◆ **Aim of the task**: Reproduce all the entries, matching the original word for word.

◆ **Given data**:
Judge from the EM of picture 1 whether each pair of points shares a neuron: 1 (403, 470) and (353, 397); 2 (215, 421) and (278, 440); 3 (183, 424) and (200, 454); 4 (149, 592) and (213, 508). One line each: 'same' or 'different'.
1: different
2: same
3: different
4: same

◆ **Task response**:
Judge from the EM of picture 1 whether each pair of points shares a neuron: 1 (403, 470) and (353, 397); 2 (215, 421) and (278, 440); 3 (183, 424) and (200, 454); 4 (149, 592) and (213, 508). One line each: 'same' or 'different'.
1: different
2: same
3: different
4: same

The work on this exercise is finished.